In order for the script to communicate with Google Drive, it has a dependency on a freely available binary on GitHub. The following commands download the binary to a new subdirectory under home named “bin”.

cd ~
mkdir -m 700 ~/bin
cd ~/bin
wget -O drive https://drive.google.com/uc?id=0B3X9GlR6Embnb095MGxEYmJhY2c
chmod 500 ~/bin/drive

Execute the binary once it is downloaded and follow the directions to grant it permission to Google Drive.

~/bin/drive

Go to the following link in your browser:

Enter verification code:

Scheduling

Now that the script and supporting files are set up, the following commands are used to schedule the script in the user crontab. The following example schedules the script to run a full encrypted backup once per month on the 1st of the month at 1 AM and a database only encrypted backup runs every day at 2 AM. The full backup is uploaded to a Google Drive folder named “backup_full-example-com” and the five most recent backups are retained. The database only backup is uploaded to a Google Drive folder named “backup_db_only-example-com” and the thirty most recent backups are retained. Since the script depends on other binaries, e.g. mysqldump and drive, please make sure cron has access to the appropriate user path. If it doesn’t have access to the appropriate path, then add it to the crontab.
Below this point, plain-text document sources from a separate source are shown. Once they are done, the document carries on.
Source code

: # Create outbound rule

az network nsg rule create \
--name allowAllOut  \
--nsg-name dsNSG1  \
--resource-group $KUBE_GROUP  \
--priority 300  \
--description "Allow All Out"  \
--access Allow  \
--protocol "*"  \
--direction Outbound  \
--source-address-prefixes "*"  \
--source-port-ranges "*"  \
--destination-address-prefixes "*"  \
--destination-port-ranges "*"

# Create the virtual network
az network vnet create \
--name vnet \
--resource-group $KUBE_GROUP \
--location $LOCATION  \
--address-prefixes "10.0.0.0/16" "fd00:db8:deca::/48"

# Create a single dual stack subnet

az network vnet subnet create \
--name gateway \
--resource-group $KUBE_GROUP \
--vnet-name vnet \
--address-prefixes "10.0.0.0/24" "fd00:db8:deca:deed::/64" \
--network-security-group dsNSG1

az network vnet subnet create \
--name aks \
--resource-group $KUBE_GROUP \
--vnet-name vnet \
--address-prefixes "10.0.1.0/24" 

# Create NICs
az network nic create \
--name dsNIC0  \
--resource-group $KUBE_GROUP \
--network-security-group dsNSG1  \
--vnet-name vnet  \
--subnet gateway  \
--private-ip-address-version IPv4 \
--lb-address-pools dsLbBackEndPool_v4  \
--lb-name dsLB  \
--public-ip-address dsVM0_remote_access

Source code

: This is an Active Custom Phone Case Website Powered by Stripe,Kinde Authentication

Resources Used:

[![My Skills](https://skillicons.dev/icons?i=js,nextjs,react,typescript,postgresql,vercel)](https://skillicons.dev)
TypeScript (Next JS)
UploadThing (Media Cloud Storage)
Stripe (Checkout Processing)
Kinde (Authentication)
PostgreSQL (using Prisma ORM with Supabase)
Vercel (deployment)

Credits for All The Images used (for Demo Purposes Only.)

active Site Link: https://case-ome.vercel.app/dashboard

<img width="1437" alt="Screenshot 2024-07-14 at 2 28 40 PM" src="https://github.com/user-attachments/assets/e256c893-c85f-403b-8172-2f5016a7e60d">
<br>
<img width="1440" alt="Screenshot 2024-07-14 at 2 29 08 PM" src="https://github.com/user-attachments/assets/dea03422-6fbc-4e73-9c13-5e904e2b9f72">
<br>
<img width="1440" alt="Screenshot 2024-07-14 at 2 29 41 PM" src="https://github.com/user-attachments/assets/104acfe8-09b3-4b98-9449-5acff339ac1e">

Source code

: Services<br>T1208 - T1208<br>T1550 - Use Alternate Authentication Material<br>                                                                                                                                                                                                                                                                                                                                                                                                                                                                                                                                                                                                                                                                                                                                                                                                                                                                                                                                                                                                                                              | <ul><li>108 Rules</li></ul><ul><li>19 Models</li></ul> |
Use the command env $PATH todisplay the current user path and replace the example below with the appropriate path for the environment.

env $PATH

crontab -e

PATH=$PATH:/home/bitnami/bin:/opt/bitnami/mysql/bin

0 1 * * 1 /home/bitnami/scripts/backup.sh -e -f -n 5 -d backup_full-example-com
0 2 * * * /home/bitnami/scripts/backup.sh -e -n 30 -d backup_db_only-example-com

crontab -l

Decrypting

Let’s assume everything is executing as expected and Google Drive is populated with backups from the script. Download a backup from Google Drive to your local machine. Since the file is encrypted, you won’t be able to open it directly. In order to decrypt the file, OpenSSL is used with the -d flag and the same options that were used to encrypt it. Specify the filename of the downloaded encrypted file with the -in option and the filename of resulting decrypted file in the -out option. When prompted, please be sure to enter the same password used by the script to encrypt the file (found in the .backup.cnf file). If you are downloading/decrypting on a Windows machine, you will need to install OpenSSL.

openssl enc -d -a -md sha512 -pbkdf2 -iter 100000 -salt -AES-256-CBC -in "c:\backup_full-example-com_2021_03_23_01_00.tar.gz" -out "c:\decrypted_backup_full-example-com_2021_03_23_01_00.tar.gz"

The resulting decrypted file is now readable as a regular tar.gz file.